Linda Northrup just gave an interesting talk at ICSE 2013 about ultra-large scale systems (ULS).
My takeaway from this talk are the following points:
- ULS refers to systems with large volumes of most of the following factors all combined together synergistically to increase complexity: source code in multiple languages and architectures, data, device types and devices, connections, processes, stakeholders, interactions, domains (including policy domains) and emergent behaviors.
- ULS systems run in a federated manner; they are on all the time, with inevitable failures handled and recovered locally, so as not to effect the system as a whole. The analogy to the functioning of a city (where fires occur every day) was very apt.
- Build-time and run-time are one-and-the-same: Pieces of a system need to be replaced on the fly, and dynamic updating and reconfiguration needs to be possible.
- They inevitably involve 'wicked' problems with inconsistent, unknowable requirements that change as a result of their solution.
- Development can neither be entirely agile (due to the need to co-ordinate some aspects of the system on a vast scale), nor follow traditional 'requirements-first' engineering. On the other hand, parts of a system can be developed in an agile manner.
- All areas of software engineering and computer science research can be used to help solve issues in ULS. Examples include HCI studies of how diverse groups of users use diverse parts of such systems, or computational intelligence applications to such systems.
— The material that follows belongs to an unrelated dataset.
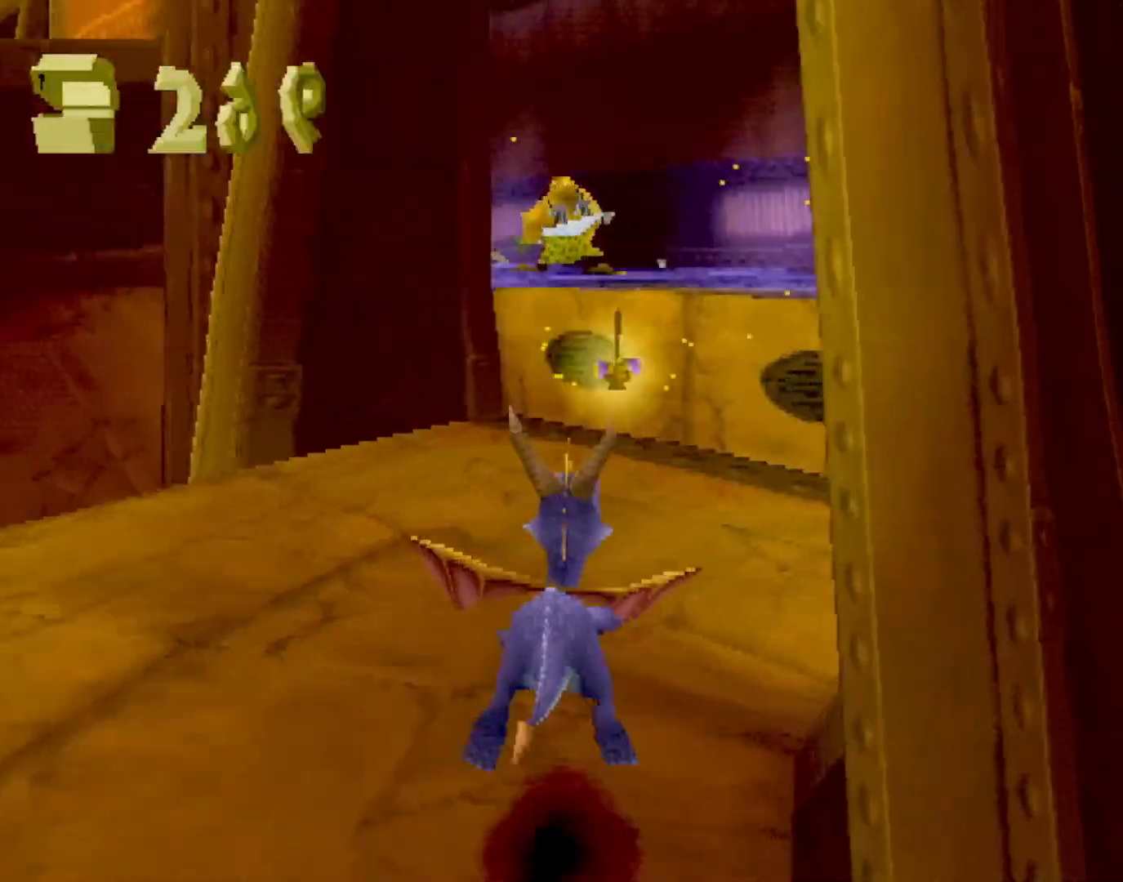
{"buttons": [], "left_stick": "up", "events": [[50, "left_stick", "right"], [100, "SQUARE", "up"], [134, "left_stick", "up-right"], [167, "CROSS", "down"], [167, "L2", "down"], [334, "L2", "up"], [334, "left_stick", "up"], [484, "CROSS", "up"]]}
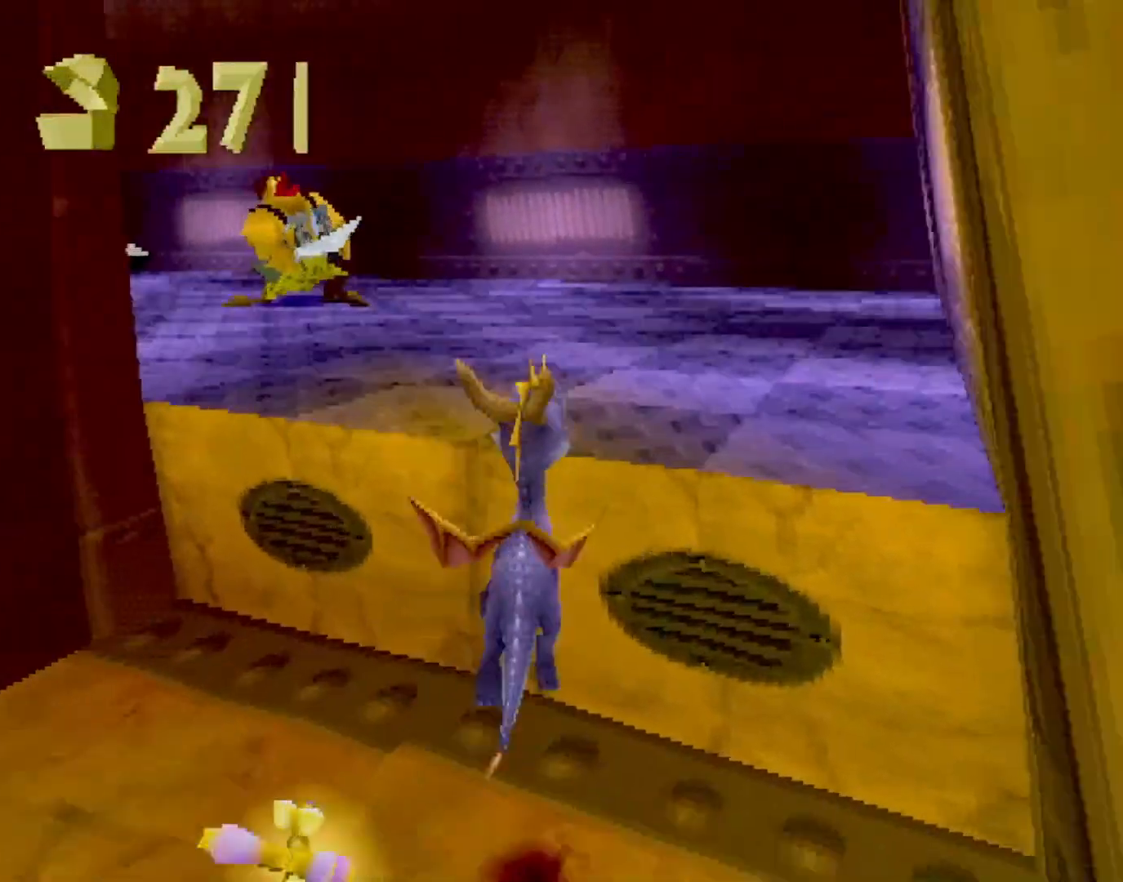
{"buttons": ["SQUARE"], "left_stick": "center", "events": [[17, "SQUARE", "down"], [133, "left_stick", "up-left"], [267, "left_stick", "center"]]}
She gave some examples including the smart grid, climate modelling, intelligent transportation and healthcare analytics. Actually It is not clear to me that climate modelling necessarily fits the definition. It may have large volumes of code, and run in a distributed manner, with federated models, and quite a few stakeholders and policy domains, but do a majority of the other factors above apply? Perhaps.
From my perspective, key to ensuring that ULS systems can be build and work properly are to apply the following techniques and technologies. However, in order to do this we need to properly educating computer scientists and software engineers with knowledge about these items that we know today, but which is not universally taught, and hence not applied:
- Model driven development (with tools that generate good quality code in multiple languages and for multiple device types)
- Distributed software architecture and development
- Rugged service interfaces so subsystems can be independent of each other, and have failsafe fallbacks
- Test-driven development: Where requirements are unknowable, it is still possible to specify those parts of systems that can be understood with rigorous tests. Subsystems so-specified can then be confidently plugged together as requirements evolve.
- Spot-formality: Formal specification of parts of a federated ULS system that are critical to safety, the economy, or the environment.
- Usability and HCI to ensure that the human parts of the system interacts with the non-human parts effectively.
My Umple research helps address item 1, and is moving towards addressing items 2, 3 and 5. We deploy item 4 and 6 in the development of Umple.